Lalu di lantai atas terdiri dari 3 ruangan saja, 1 kamar tidur yang memiliki balkon yang cukup luas yang jendelanya juga terbuat dari kaca, ruang santai juga sebuah dapur.
Mama dan Papa sudah memilih sebuah kamar yang akan mereka tempati, sekarang tinggal aku dan Lilian saja yang belum menentukan pilihan.
"Kalian gak mau sekamar saja?" tanya Papa yang kurasa sebenarnya merupakan sebuah saran, barangkali.
"Sebenarnya mau, tapi sayang, kamarnya ada dua." jawabku kali ini merasa menang, karena Papa tidak bisa memerintahkan kami untuk sekamar lagi karena tidak punya alasan yang lebih logis.
"Baiklah, kami istirahat lebih dulu. Kalian boleh memilih kamar kalian sekarang." ujar Mama kemudian membuka pintu dan segera menutupnya kembali.
Sekarang hanya ada aku dan Lilian saja disini. Orang-orang yang tadinya ikut membantu juga semuanya sudah pulang ke rumahnya masing-masing. Canggung sebenarnya dan aku tidak suka situasi semacam ini.
"Kamu mau kamar yang mana?." tanyaku cuek bahkan tanpa ekspresi.
"Kak Adelia saja dulu.

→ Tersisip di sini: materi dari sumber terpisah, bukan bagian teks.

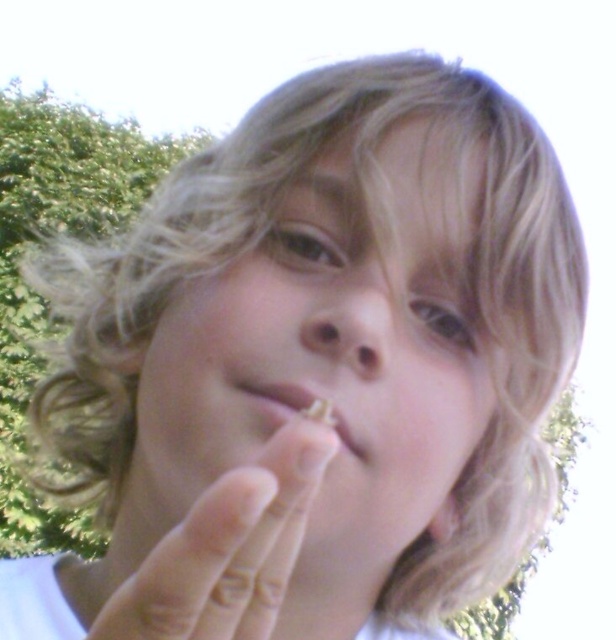
Question: Which of the following is the closest to the observer?

Choices:
 (A) (359, 326)
 (B) (354, 342)

Answer: (A)

Question: Does smooth skin finger at center have a lesser width compared to matte plastic mouth at center?

Choices:
 (A) yes
 (B) no

Answer: (B)

Question: Does smooth skin finger at center lie behind matte plastic mouth at center?

Choices:
 (A) yes
 (B) no

Answer: (B)

Question: Which object is closer to the camera taking this photo?

Choices:
 (A) smooth skin finger at center
 (B) smooth skin face at center
 (C) matte skin nose at center

Answer: (A)

Question: Is smooth skin face at center smaller than smooth skin finger at center?

Choices:
 (A) no
 (B) yes

Answer: (B)

Question: Which point is closer to the camera taking this photo?

Choices:
 (A) [383, 342]
 (B) [248, 611]
 (C) [450, 342]
 (D) [272, 390]

Answer: (B)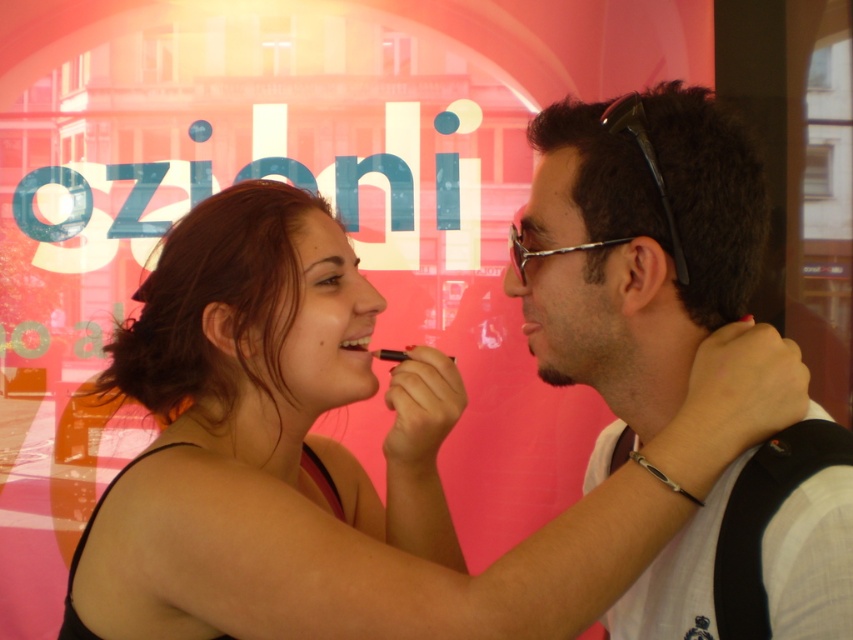
Question: Which is nearer to the dark brown hair at upper center?

Choices:
 (A) smooth skin face at center
 (B) matte white shirt at center
 (C) smooth skin girl at center
 (D) matte black lipstick at center

Answer: (D)

Question: Where is smooth skin face at center located in relation to dark brown hair at upper center in the image?

Choices:
 (A) below
 (B) above

Answer: (A)

Question: Can you confirm if smooth skin girl at center is bigger than matte black lipstick at center?

Choices:
 (A) yes
 (B) no

Answer: (A)

Question: Can you confirm if smooth skin girl at center is positioned below smooth skin face at center?

Choices:
 (A) yes
 (B) no

Answer: (A)

Question: Which point is closer to the camera?

Choices:
 (A) (306, 349)
 (B) (247, 568)

Answer: (B)

Question: Among these points, which one is farthest from the camera?

Choices:
 (A) (316, 273)
 (B) (613, 257)
 (C) (579, 234)
 (D) (473, 584)

Answer: (A)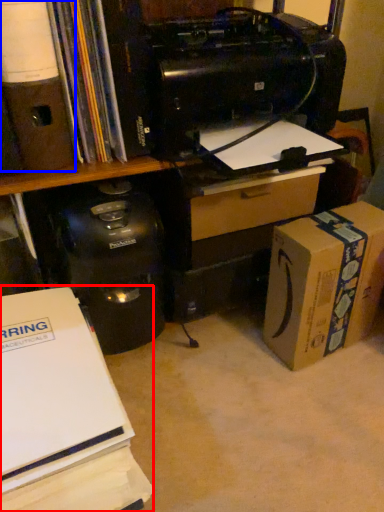
Question: Which point is further to the camera, office supplies (highlighted by a red box) or office supplies (highlighted by a blue box)?

Choices:
 (A) office supplies
 (B) office supplies

Answer: (B)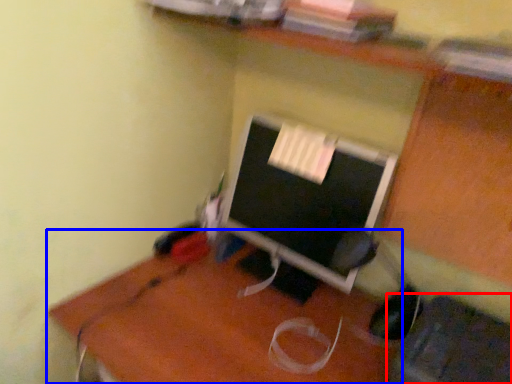
Question: Which of the following is the farthest to the observer, computer chair (highlighted by a red box) or desk (highlighted by a blue box)?

Choices:
 (A) computer chair
 (B) desk

Answer: (B)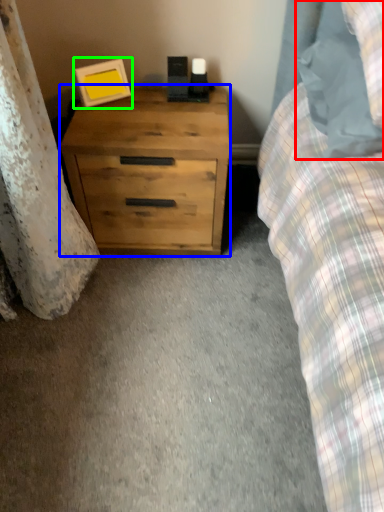
Question: Based on their relative distances, which object is farther from pillow (highlighted by a red box)? Choose from chest of drawers (highlighted by a blue box) and picture frame (highlighted by a green box).

Choices:
 (A) chest of drawers
 (B) picture frame

Answer: (B)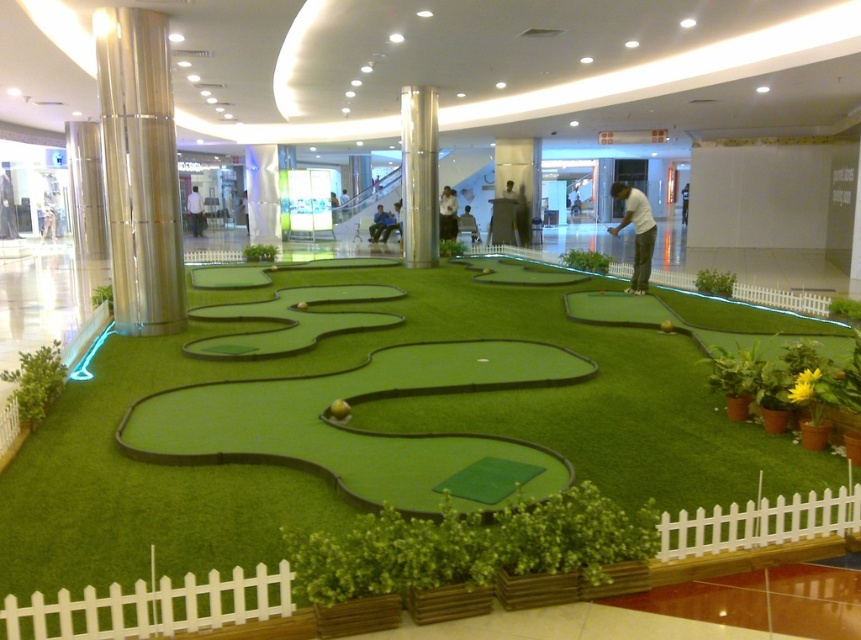
You are a mini golf player holding the white matte golf club at center. You want to hit the ball to the nearest hole, which is located behind the metallic silver pillar at center. Can you reach the pillar from your current position without moving your feet?

The metallic silver pillar at center is 4.67 meters away from the white matte golf club at center. Since the distance is over 4 meters, you cannot reach the pillar without moving your feet.

You are standing at the entrance of the mini golf course and want to hit the ball to the hole located at point (139, 170). However, there is a silver metallic pillar at left. Will your ball pass through the pillar if you aim directly at the hole?

The point (139, 170) is on the silver metallic pillar at left, so the ball will hit the pillar if you aim directly at that point.

You are playing mini golf and want to hit the ball from point A to point B. You are standing at point A, which is at coordinate point (426, 218), and you want to hit the ball to point B at coordinate point (651, 243). Considering the perspective of the camera, will the ball need to travel towards the camera or away from it to reach point B?

The ball needs to travel away from the camera to reach point B because point A at coordinate point (426, 218) is further to the camera than point B at coordinate point (651, 243).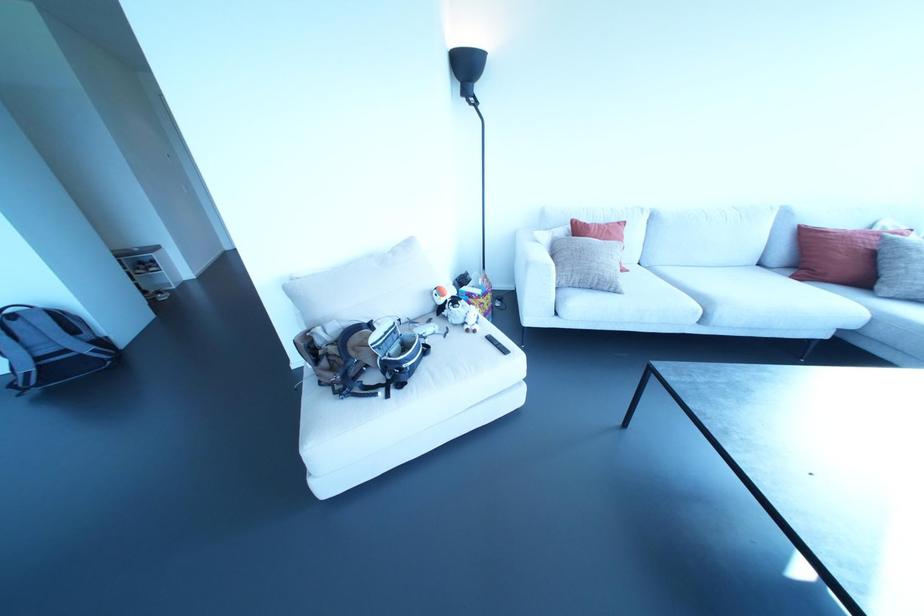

Setelah kak Adelia selesai milih, baru Lilian ambil opsi keduanya." jawabnya sembari menatapku kemudian menunduk. Huft, apa aku seaneh itu hingga ia selalu menunduk tiap kali kami bertatap muka?
"Baiklah, aku di Lantai dua." jawabku sembari melemparkan kunci kamar padanya yang berhasil ia tangkap dengan baik dan segera bergegas naik ke lantai dua.
"Apa tidak sebaiknya kak Adelia di lantai satu saja? Maksudku, mungkin kakak ingin dekat dengan kamar Om dan Tante." ungkapnya lirih yang berhasil membuatku menghentikan langkah dan segera berbalik kemudian menatapnya.
"Apa maksudmu? Bukankah tadi kamu bilang, kamu akan mengambil opsi kedua. Apa kamu berubah pikiran sekarang?." tanyaku tersenyum menyeringai yang penuh dengan kalimat sindiran. Ya, aku tengah mengejeknya, karena kurasa ia sepertinya menginginkan kamar dilantai dua tapi terlalu naif.
"A,.. Apa maksud kakak?." tanyanya kali ini.
"Lilian, berhenti memanggilku kakak. Sudah kukatakan aku bukan kakakmu, dan tidak akan pernah." bentakku.
"Lagian, aku berbicara padamu, tidak berarti hubungan kita dekat. Kamu terlalu percaya diri, untuk ukuran seorang yang menumpang." tambahku. Kali ini aku menatapnya lekat, tampak matanya berkaca-kaca. Apakah ia sedih? Tapi aku tidak peduli, walau aku akui aku sedikit kasar dan keterlaluan. Tapi bukankah ia dan ibunya lebih keterlaluan?
Aku bergegas menaiki lantai dua bahkan tanpa berbalik melihat ke arah Lilian lagi. Sebenarnya ini cukup menggangguku, aku merasa sedikit tidak nyaman setelah mengatakan itu. Tapi, bukankah aku benar, ia tidak perlu memanggilku kakak, kami hanya berbeda satu tahun saja. Bukankah Adelia tanpa sematan kakak di depannya akan menjadikan kami lebih dekat layaknya teman?! Ya, jika seandainya kita nanti menjadi dekat.